Reputation: 318
I am working through a process where I want to ingest a csv file into a Dataframe. This file is a delta file that runs daily and is stored in Azure DataLake store.
DF = (
spark
.read.option("header",True)\.option("inferSchema", "true").option("delimiter", "|")
.csv("folder2/folder1/Intenstion_file2020*.csv")
)
From the above code I basically collect all the files that start with "file2020" and then all other files. So if there is 10 then it gets put into one dataframe.
What I want to do through is instead of ingesting all of those 10 files into a dataframe is instead select the file that matches a system date. So if I have the following files: 1) file2020/01/01 2) file2020/01/02 3) file2020/01/09 I want only the third file to be ingested. Then the next time it would select the next file that has the most current date.
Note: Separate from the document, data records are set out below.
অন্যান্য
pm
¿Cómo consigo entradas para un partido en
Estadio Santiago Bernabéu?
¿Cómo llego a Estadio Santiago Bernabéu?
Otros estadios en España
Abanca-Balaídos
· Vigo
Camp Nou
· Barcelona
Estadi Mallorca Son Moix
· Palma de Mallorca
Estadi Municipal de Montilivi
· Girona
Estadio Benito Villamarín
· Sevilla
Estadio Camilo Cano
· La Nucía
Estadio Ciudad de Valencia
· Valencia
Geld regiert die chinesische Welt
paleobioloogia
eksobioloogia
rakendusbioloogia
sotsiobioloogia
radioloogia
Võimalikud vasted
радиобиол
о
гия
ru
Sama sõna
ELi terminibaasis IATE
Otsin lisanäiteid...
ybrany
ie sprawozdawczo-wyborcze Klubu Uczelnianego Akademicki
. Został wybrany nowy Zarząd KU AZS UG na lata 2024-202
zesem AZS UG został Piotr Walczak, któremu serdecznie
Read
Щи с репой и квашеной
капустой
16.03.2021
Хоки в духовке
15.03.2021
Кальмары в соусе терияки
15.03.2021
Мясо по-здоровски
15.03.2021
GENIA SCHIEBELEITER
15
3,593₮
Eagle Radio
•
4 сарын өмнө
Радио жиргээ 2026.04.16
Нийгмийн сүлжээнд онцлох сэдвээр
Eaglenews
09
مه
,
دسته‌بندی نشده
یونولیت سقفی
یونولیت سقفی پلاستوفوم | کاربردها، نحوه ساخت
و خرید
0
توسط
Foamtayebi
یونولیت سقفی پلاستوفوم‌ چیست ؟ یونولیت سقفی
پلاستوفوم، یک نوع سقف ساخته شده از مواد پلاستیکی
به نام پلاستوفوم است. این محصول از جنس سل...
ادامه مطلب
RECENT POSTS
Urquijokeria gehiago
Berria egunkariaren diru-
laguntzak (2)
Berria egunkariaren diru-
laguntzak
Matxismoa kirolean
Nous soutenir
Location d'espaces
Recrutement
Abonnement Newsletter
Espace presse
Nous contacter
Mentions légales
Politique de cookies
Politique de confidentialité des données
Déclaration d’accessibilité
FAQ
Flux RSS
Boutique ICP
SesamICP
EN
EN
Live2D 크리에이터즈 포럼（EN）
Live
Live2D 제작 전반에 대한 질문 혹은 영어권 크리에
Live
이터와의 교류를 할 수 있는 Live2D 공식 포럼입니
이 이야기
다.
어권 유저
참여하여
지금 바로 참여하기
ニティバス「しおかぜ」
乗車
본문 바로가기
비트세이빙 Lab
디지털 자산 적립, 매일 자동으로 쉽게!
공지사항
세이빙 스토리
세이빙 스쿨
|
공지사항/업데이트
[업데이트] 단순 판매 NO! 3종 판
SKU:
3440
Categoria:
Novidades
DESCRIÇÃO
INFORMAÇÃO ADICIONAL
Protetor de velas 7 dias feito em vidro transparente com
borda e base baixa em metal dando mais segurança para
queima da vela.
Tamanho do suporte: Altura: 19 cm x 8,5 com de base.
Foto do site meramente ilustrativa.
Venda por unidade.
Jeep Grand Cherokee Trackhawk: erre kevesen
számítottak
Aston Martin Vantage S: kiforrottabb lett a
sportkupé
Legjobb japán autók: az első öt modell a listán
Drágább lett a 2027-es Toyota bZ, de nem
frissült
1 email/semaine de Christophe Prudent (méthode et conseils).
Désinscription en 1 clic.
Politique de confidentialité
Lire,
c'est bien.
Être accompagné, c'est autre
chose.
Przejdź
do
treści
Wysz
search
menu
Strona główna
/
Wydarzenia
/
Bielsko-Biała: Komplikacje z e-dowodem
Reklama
I tried solving this by first getting a system date. This runs before the dataframe portion.
#Getting System Time Stamp
import datetime
date_value = datetime.datetime.now()
print(datetime.datetime.strftime(date_value,'%Y/%m/%d'))
So if I run that above notebook I would have "date_value" = 2020/01/09. What I wanted to do is then concatanate that value into the "csv(path)" in the dataframe example above.
So instead of having
.csv("folder2/folder1/Intenstion_file2020*.csv")
I would have something like:
.csv(concat_ws("....file" date_value "*.csv"))
So it would automatically find the file with the date that is closest to system date.
I tried some variables of above, but I am missing the proper syntax or if what I am doing above is possible. Has anyone tried to do the above?
Any help is appreciated.
Update 01/09/2020 I updated the question to make it clearer as to what I am trying to achieve.
Upvotes: 0
Views: 474
Reputation: 9
I guess the way you are using concat_ws is wrong.
Please refer this - https://spark.apache.org/docs/2.1.0/api/python/pyspark.sql.html#pyspark.sql.functions.concat_ws
And more over you cannot concatenate a column and string. It should be two columns.
So use f.concat_ws("-", df.colA, f.lit("date_value"))
Upvotes: 0